Die Konflikte, die Arbeitszeiten, die Überstunden, die man vor sich herschiebt und niemals abbummeln kann: Angesichts dieser Rahmenbedingungen flüchten viele junge Kolleginnen gleich nach der Ausbildung wieder aus dem Job. „Höchstens die Hälfte bleibt nach dem Examen“, schätzt Lüßmann. Die älteren Kolleginnen tun dafür, was sie können. Oder wie Christiane Lüßmann sagt: „Wir pampern sie.“ Kritik wird kaum geäußert. Manche Nachwuchskräfte lassen sich durch ein berufsbegleitendes Studium oder andere Weiterbildungsmöglichkeiten im Job halten. „Aber oft bringt ihnen das nichts“, weiß Lüßmann: Weder die Arbeitsbedingungen noch das Gehalt verbessern sich mit der zusätzlichen Qualifikation.
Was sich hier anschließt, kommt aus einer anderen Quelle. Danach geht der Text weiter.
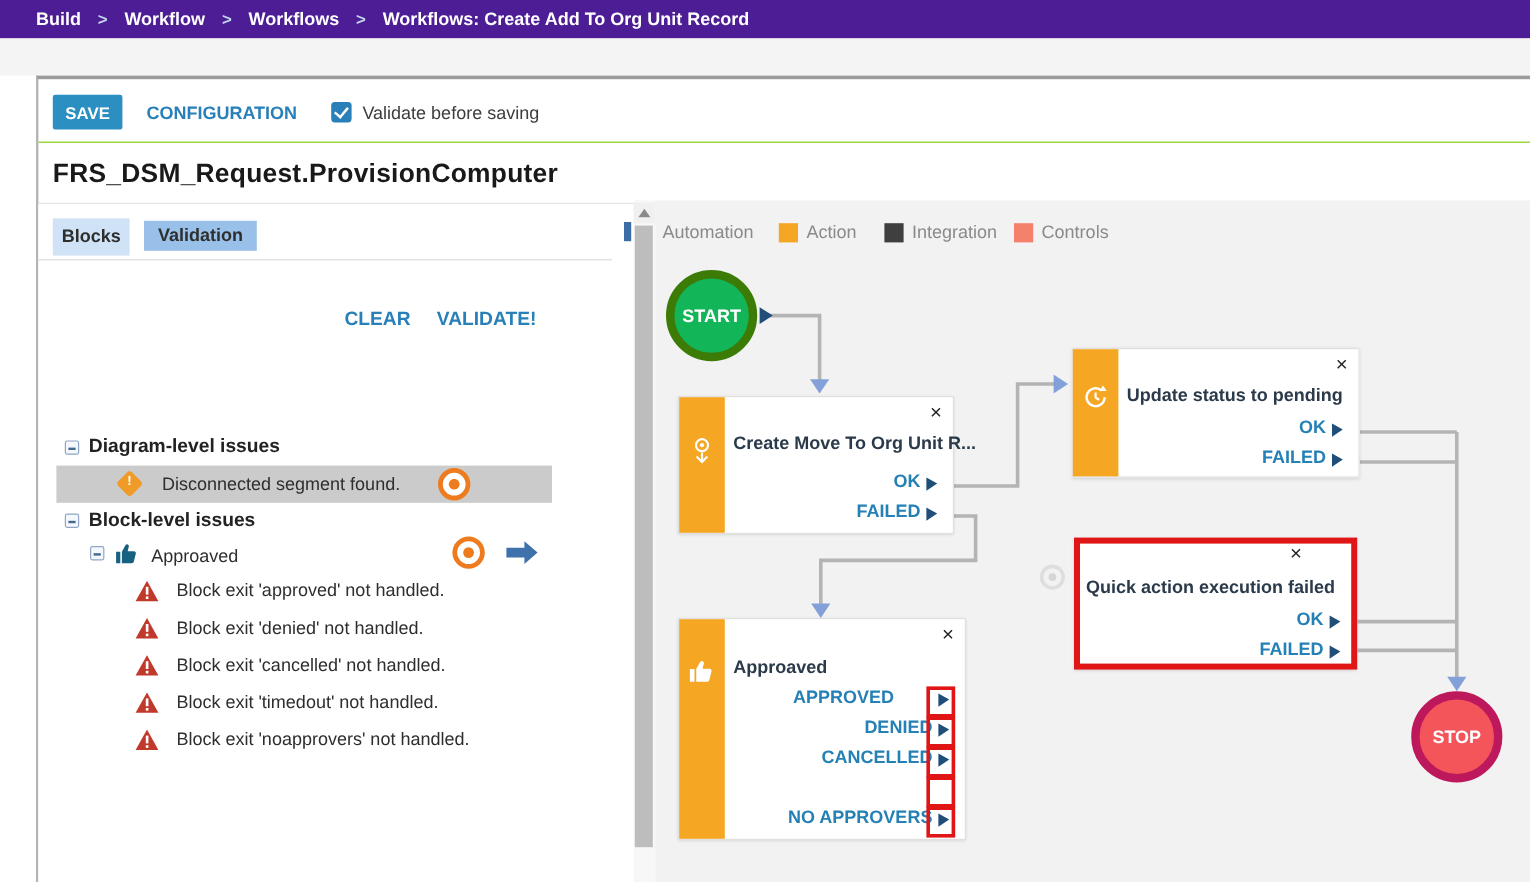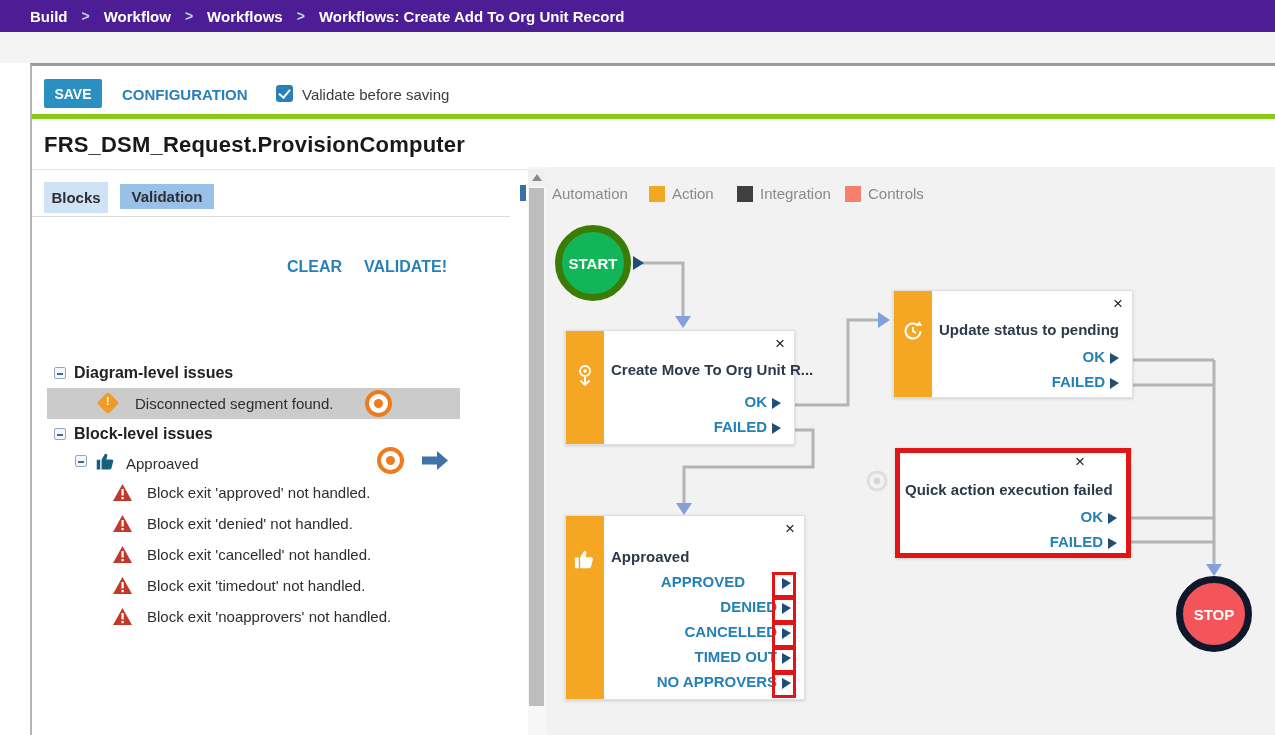--- a/index.html
+++ b/index.html
@@ -10,21 +10,21 @@
   .crumb-bar { position:absolute; left:0; top:0; width:1275px; height:32px; background:#4c1d95; display:flex; align-items:center; padding-left:30px; gap:14px; }
   .crumb-item { color:#fff; font-size:15px; font-weight:bold; cursor:pointer; }
   .crumb-sep { color:#c3d5ec; font-size:14px; font-weight:bold; }
 
   .top-gap { position:absolute; left:0; top:32px; width:1275px; height:31px; background:#f4f4f4; }
 
   
   .content-box { position:absolute; left:30px; top:63px; width:1245px; height:672px; background:#fff; border-top:3px solid #9b9b9b; border-left:2px solid #b5b5b5; }
 
   
-  .toolbar { position:absolute; left:0; top:0; width:1243px; height:53px; border-bottom:5px solid #84cc16; }
+  .toolbar { position:absolute; left:0; top:0; width:1243px; height:53px; border-bottom:1px solid #84cc16; }
   .save-btn { position:absolute; left:12px; top:13px; width:58px; height:29px; background:#2b8fc1; color:#fff; font-size:14px; font-weight:bold; border:none; border-radius:2px; display:flex; align-items:center; justify-content:center; cursor:pointer; }
   .config-link { position:absolute; left:90px; top:20px; color:#2980b9; font-size:15px; font-weight:bold; cursor:pointer; }
   .chk { position:absolute; left:244px; top:19px; width:17px; height:17px; background:#2980b9; border-radius:3px; cursor:pointer; }
   .chk::after { content:""; position:absolute; left:5px; top:2px; width:5px; height:9px; border-right:2px solid #fff; border-bottom:2px solid #fff; transform:rotate(40deg); }
   .chk-label { position:absolute; left:270px; top:20px; color:#3d3d3d; font-size:15px; }
 
   
   .wf-title { position:absolute; left:12px; top:66px; color:#191919; font-size:22px; font-weight:bold; letter-spacing:0.2px; }
   .title-sep { position:absolute; left:0; top:103px; width:1243px; height:1px; background:#e4e4e4; }
 
@@ -63,21 +63,21 @@
   .vscroll-thumb { position:absolute; left:529px; top:188px; width:15px; height:518px; background:#bdbdbd; cursor:grab; }
   .automation-sliver { position:absolute; left:520px; top:185px; width:6px; height:16px; background:#3a6ea5; }
 
   
   .legend { position:absolute; top:185px; height:17px; display:flex; align-items:center; font-size:15px; color:#8a8a8a; }
   .swatch { width:16px; height:16px; display:inline-block; margin-right:7px; }
 
   
   .terminal { position:absolute; width:76px; height:76px; border-radius:50%; display:flex; align-items:center; justify-content:center; color:#fff; font-size:15px; font-weight:bold; cursor:pointer; z-index:4; }
   .start-node { left:555px; top:225px; background:#12b558; border:7px solid #3c7c06; }
-  .stop-node { left:1176px; top:576px; background:#f4555a; border:7px solid #0f172a; }
+  .stop-node { left:1176px; top:576px; background:#f4555a; border:7px solid #be185d; }
 
   
   .wf-block { position:absolute; background:#fff; border:1px solid #e0e0e0; box-shadow:0 1px 3px rgba(0,0,0,0.15); z-index:3; cursor:pointer; }
   .stripe { position:absolute; left:0; top:0; bottom:0; width:38px; background:#f5a623; }
   .stripe svg { position:absolute; left:7px; top:32px; }
   .blk-close { position:absolute; right:9px; top:4px; font-size:17px; color:#222; cursor:pointer; line-height:1; }
   .blk-title { position:absolute; font-size:15px; font-weight:bold; color:#2b3a4a; white-space:nowrap; }
   .exit-row { position:absolute; right:0; height:25px; display:flex; align-items:flex-start; justify-content:flex-end; padding-right:13px; cursor:pointer; }
   .exit-label { color:#2581b5; font-size:15px; font-weight:bold; white-space:nowrap; }
   .exit-arrow { width:0; height:0; border-left:9px solid #1f4e79; border-top:5px solid transparent; border-bottom:6px solid transparent; margin-left:5px; margin-top:5px; }
@@ -308,24 +308,20 @@
         <span class="exit-arrow"></span>
     </div>
     <div class="exit-row" style="top:82px; left:38px; right:0;">
       <span class="exit-label">DENIED</span>
         <span class="exit-arrow"></span>
     </div>
     <div class="exit-row" style="top:107px; left:38px; right:0;">
       <span class="exit-label">CANCELLED</span>
         <span class="exit-arrow"></span>
     </div>
-    <div class="exit-row" style="top:132px; left:38px; right:0;">
-      <span class="exit-label">TIMED OUT</span>
-        <span class="exit-arrow"></span>
-    </div>
     <div class="exit-row" style="top:157px; left:38px; right:0;">
       <span class="exit-label">NO APPROVERS</span>
         <span class="exit-arrow"></span>
     </div>
   </div>
 
   <div class="red-box" style="left:772px; top:572px;"></div>
   <div class="red-box" style="left:772px; top:597px;"></div>
   <div class="red-box" style="left:772px; top:622px;"></div>
   <div class="red-box" style="left:772px; top:647px;"></div>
Die Bezahlung, meint Christiane Lüßmann, sei auch nicht das Problem in ihrem Beruf. Mit ihrer Rente ist sie sehr zufrieden. „Wegen des Geldes mache ich den Minijob nicht.“ Ihr Mann, erzählt sie, hatte sich den gemeinsamen Ruhestand ein wenig anderes vorgestellt: mit spontanen Segelausflügen und endlos Zeit für die Familie. Vor ein paar Tagen sind die Lüßmanns Großeltern geworden. Der Sohn wohnt mit seiner Familie im gleichen Haus. Aber die frisch gebackene Oma möchte sich nicht auf diese Rolle beschränken. „Dafür arbeite ich zu gerne.“ Und ohne Menschen, die so ticken, würde die Pflege nicht funktionieren.